(Chart comprehension data)
╔══

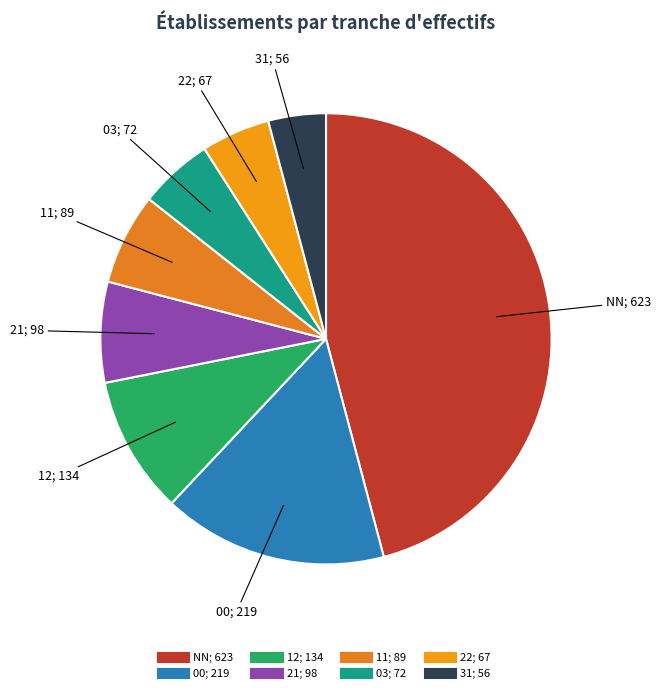

How many slices are in this pie chart?

8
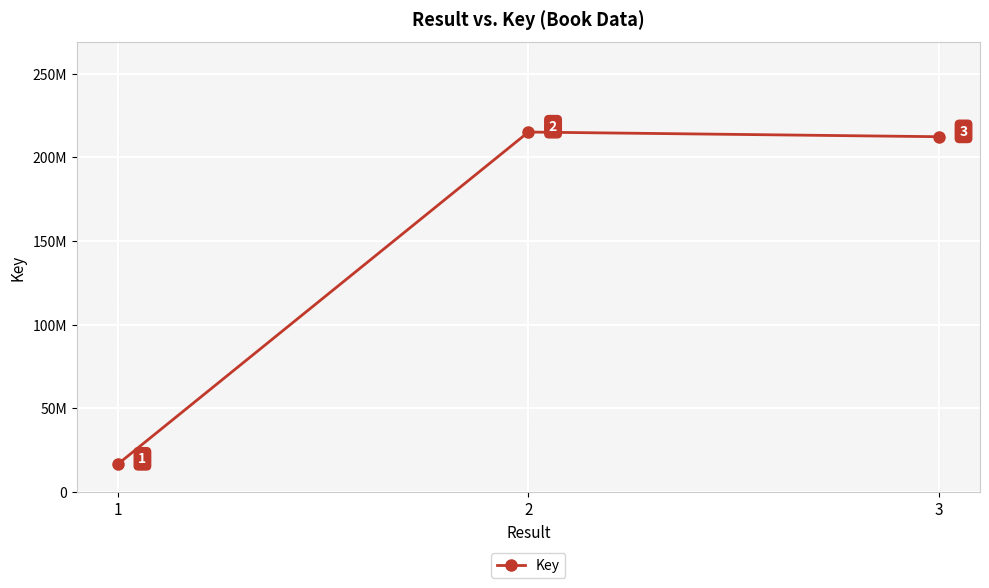

Is it true that the value at 3 is 212396647?

True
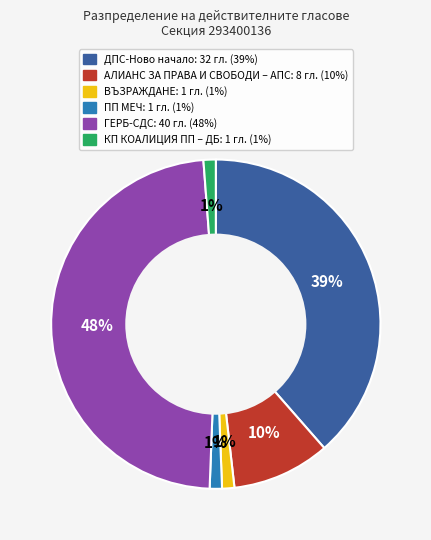

Is there any slice that represents more than half of the pie?

No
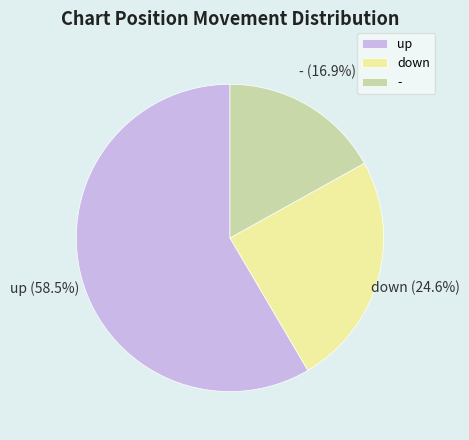

What percentage is NOT represented by up?

41.5%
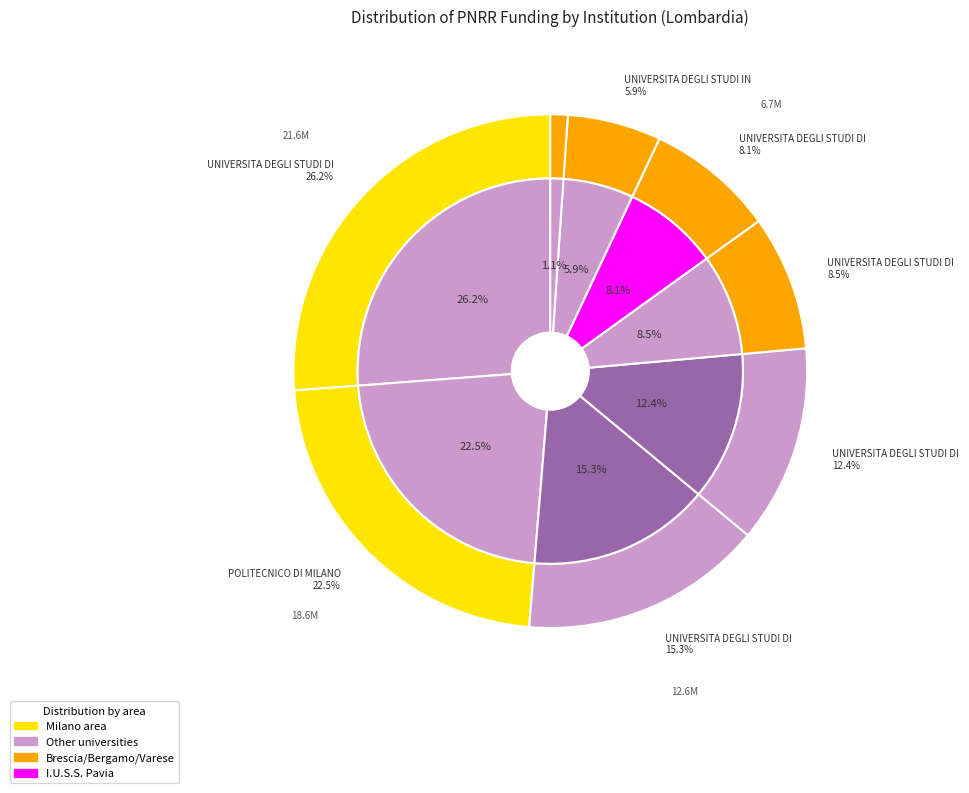

The POLITECNICO DI MILANO slice represents 14% of the pie. True or false?

False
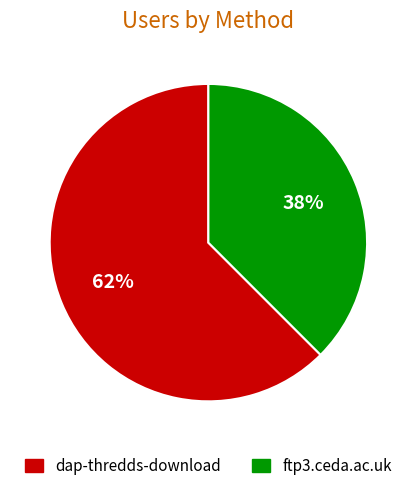

True or false: ftp3.ceda.ac.uk accounts for 45% of the total.

False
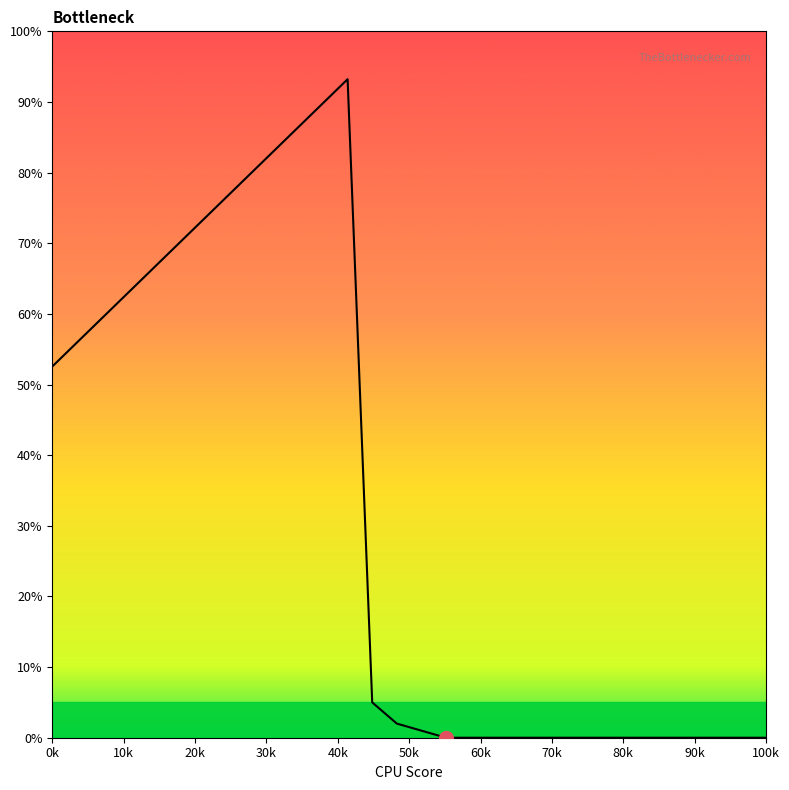

What is the maximum value shown in the chart?

93.2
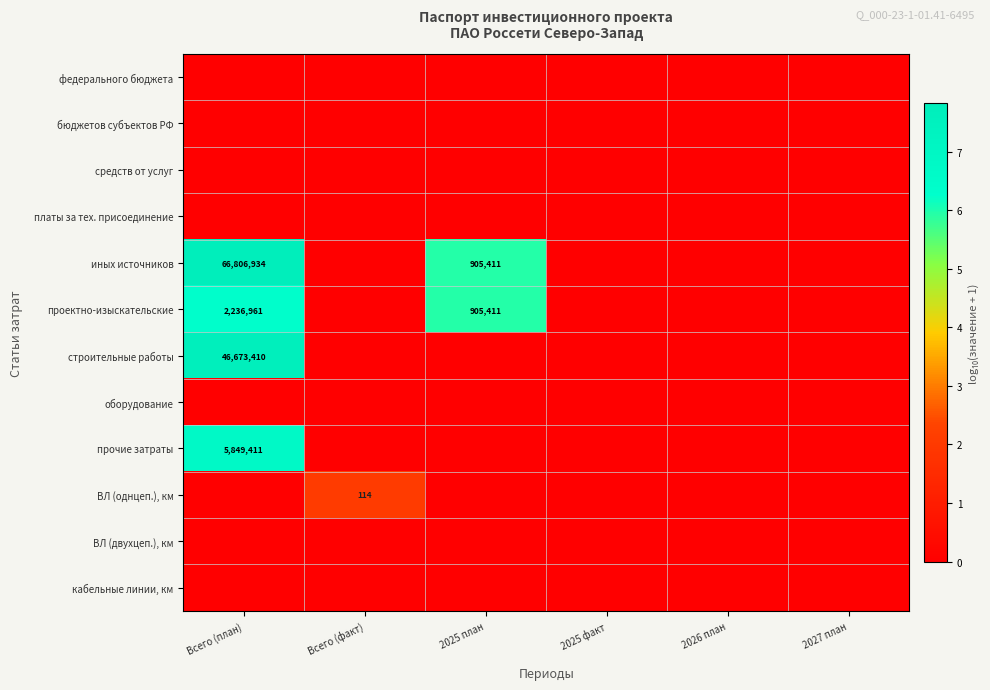

True or false: федерального бюджета has a value of 0.0 at 2025 план.

True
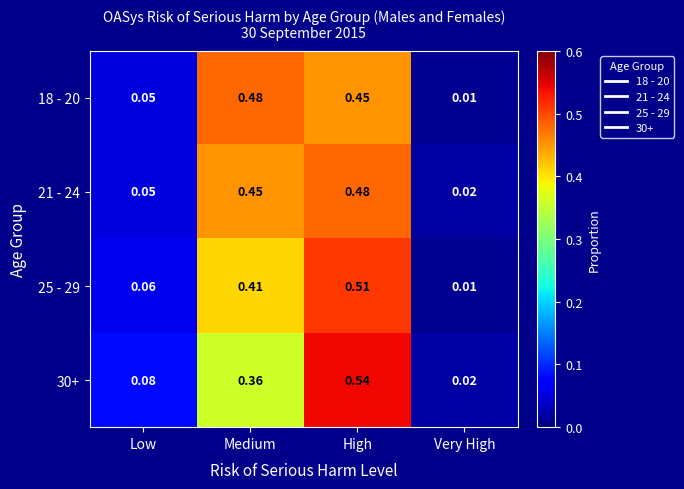

Is the value of 30+ at Very High greater than the value of 21 - 24 at Medium?

No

╚══

Instructions to follow
Reproduce every line of the entries above word for word, dropping the picture markers.

Finished exercise
How many slices are in this pie chart?

8

Is it true that the value at 3 is 212396647?

True

Is there any slice that represents more than half of the pie?

No

What percentage is NOT represented by up?

41.5%

The POLITECNICO DI MILANO slice represents 14% of the pie. True or false?

False

True or false: ftp3.ceda.ac.uk accounts for 45% of the total.

False

What is the maximum value shown in the chart?

93.2

True or false: федерального бюджета has a value of 0.0 at 2025 план.

True

Is the value of 30+ at Very High greater than the value of 21 - 24 at Medium?

No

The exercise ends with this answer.